* **Source document**:
Caution has to be exercised, however, when an endpoint (or middlebox)
with a large number of SSRCs joins a unicast session, since immediate
transmission of many RTCP reports can create a significant burst of
traffic, leading to transient congestion and packet loss due to queue
overflows. Implementers are advised to consider sending immediate
RTCP packets for only a small number of SSRCs (e.g., the one or two
SSRCs they consider most important), with the initial RTCP packets
for their other SSRCs being sent after the calculated initial RTCP
reporting interval, to avoid self congestion.
(tbd: is this recommendation sufficiently strong?)

* **Task prompt**:
Reproduce the passage on RTCP reporting bursts in full, word for word.

* **Data extract**:
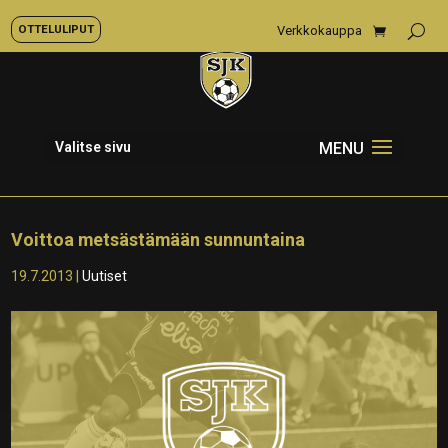
OTTELULIPUT
Verkkokauppa
Valitse sivu
Voittoa metsästämään sunnuntaina
19.7.2013
|
Uutiset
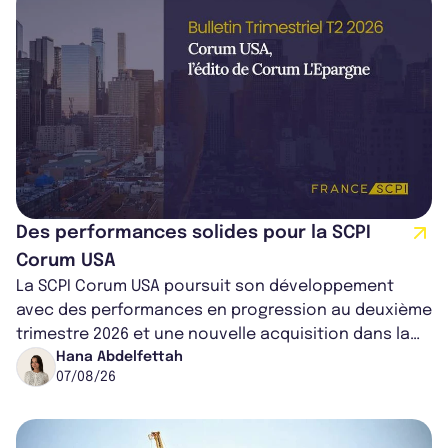
Des performances solides pour la SCPI
Corum USA
La SCPI Corum USA poursuit son développement
avec des performances en progression au deuxième
trimestre 2026 et une nouvelle acquisition dans la
région de Chicago. Entre hausse de...
Hana Abdelfettah
07/08/26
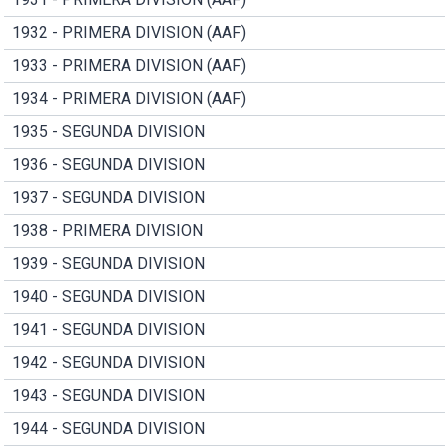
1932 - PRIMERA DIVISION (AAF)
1933 - PRIMERA DIVISION (AAF)
1934 - PRIMERA DIVISION (AAF)
1935 - SEGUNDA DIVISION
1936 - SEGUNDA DIVISION
1937 - SEGUNDA DIVISION
1938 - PRIMERA DIVISION
1939 - SEGUNDA DIVISION
1940 - SEGUNDA DIVISION
1941 - SEGUNDA DIVISION
1942 - SEGUNDA DIVISION
1943 - SEGUNDA DIVISION
1944 - SEGUNDA DIVISION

* **Response**:
Caution has to be exercised, however, when an endpoint (or middlebox)
with a large number of SSRCs joins a unicast session, since immediate
transmission of many RTCP reports can create a significant burst of
traffic, leading to transient congestion and packet loss due to queue
overflows. Implementers are advised to consider sending immediate
RTCP packets for only a small number of SSRCs (e.g., the one or two
SSRCs they consider most important), with the initial RTCP packets
for their other SSRCs being sent after the calculated initial RTCP
reporting interval, to avoid self congestion.
(tbd: is this recommendation sufficiently strong?)